For some, the essence of the word “cool” can be can be found in a hipster’s bespoke beard, fortified by single-origin coffee and soundtracked by expensive vinyl records featuring songs available free online.
For others, the opposite of contrived hipsterdom is what it’s all about – to not acknowledge cool is to truly be cool.
Regardless of how it’s defined, cool has been used a heck of a lot recently to describe Xiamen, the island city in China’s southeast Fujian province, right next to the Taiwan Strait.
The city used to be largely known as a fishing hub, but a few years ago CNN deemed it the country’s “new capital of cool”, followed by the New York Times and fashion bible Vogue reporting on Xiamen becoming hallowed ground for fashionistas rather than fishermen.
But is the cacophony of cool claims about a city of 3.5 million justified? I head to Xiamen to test its temperature and meet its creative community.


David Krings: Fat Fat Beer Horse
Shapowei Art Zone’s flagship bar, Fat Fat Beer Horse has certainly helped raise Xiamen’s cool reputation since opening in 2015.
Its steampunk-style architecture derives from the bar being converted from a fish processing plant – customers sip crisp pilsner beneath enormous metal tubes that used to dispense cascades of ice.
“Xiamen has a very different cool to, say, Berlin or Beijing. Those cities are big and rough and have strong cultural scenes,” the bar’s owner, David Krings, explains, knocking back ale at the bar as he chats.
The 40-something German has been living in Xiamen for six years. “Xiamen is smaller.
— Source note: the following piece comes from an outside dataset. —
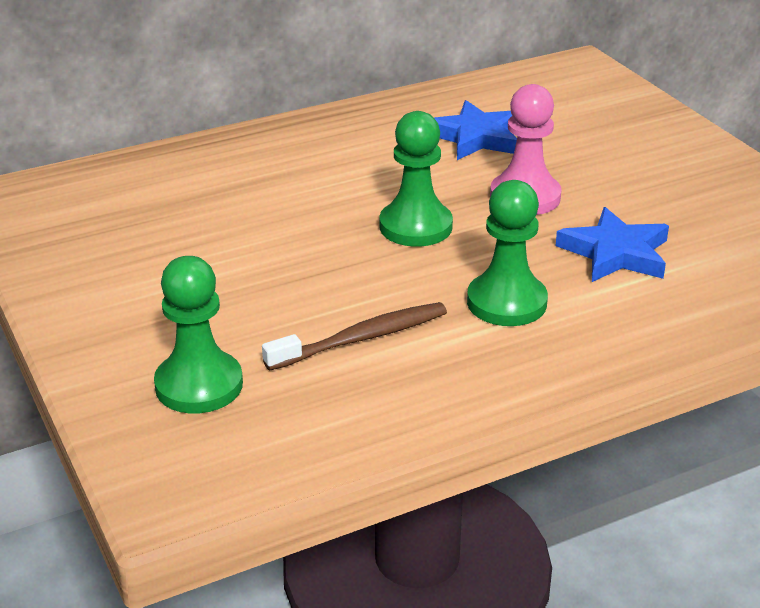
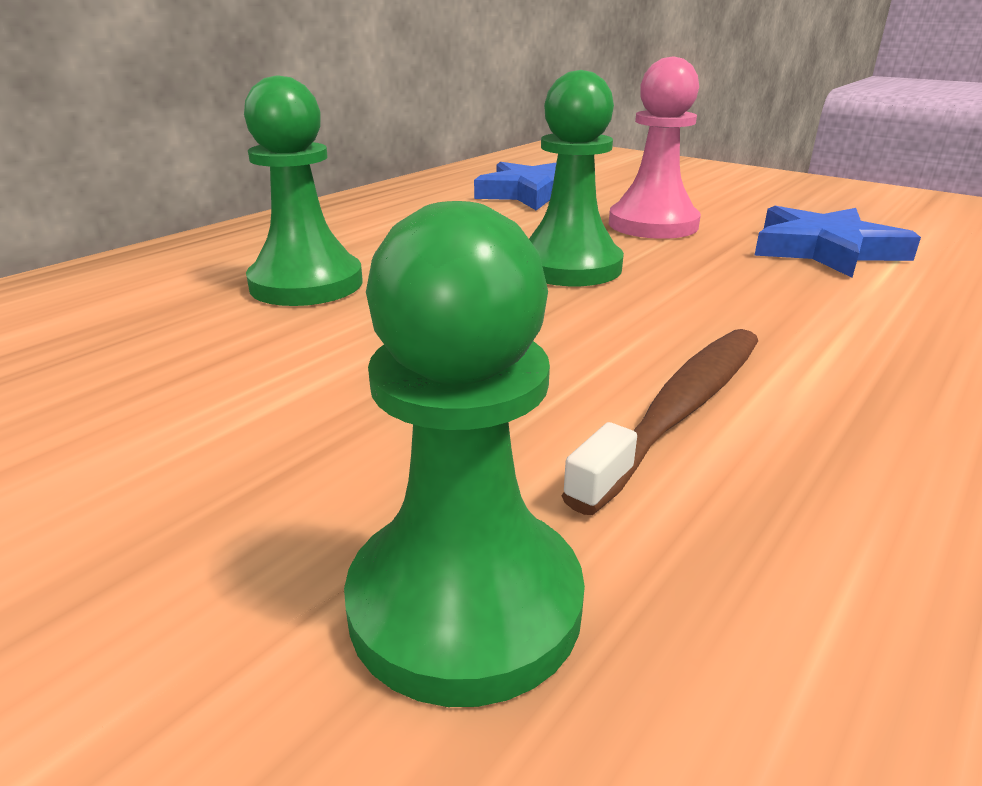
camera: 25 degrees left, 5 degrees down
green pawn [467,180,548,326] -> green pawn moved to [244,75,363,306]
The pressure isn’t so high. People who have ideas can come here to fulfil them.”

Situ Zhiwei & Cotton Yu: Thank You bar
After downing a couple of pints, I head south of Shapowei, traversing through a tidal wave of students gushing down the coffee shop-lined Daxue Road, to put Krings’ comment to Situ Zhiwei, the founder of café and bar Thank You.
The place is even trendier than Fat Fat Beer Horse: colorful records are piled up behind the DJ booth, vintage furniture has been brought in from Tokyo and it is here that I’m served one of the best whisky sours I’ve ever had.
“People here are more chill and less competitive,” says Situ, who is from the buzz-bustle metropolis of Guangzhou.
Speaking from beneath his beanie hat after sliding a second cocktail my way, the 40-something adds that the geography of the island is a big reason for this breezy mentality.
“Everything in my mind changed when I moved to Xiamen. When I feel depressed and catch sight of the open sea, everything negative drops, and you relax.”
It’s hard to imagine the permanently smiling Situ being depressed about anything, aside from perhaps scratching one of his records.
The friendly, open mentality that he and his wife, fashion designer Cotton Yu, who runs the label Mymymy, have poured into Thank You has made it the main meeting point for the city’s young creative types.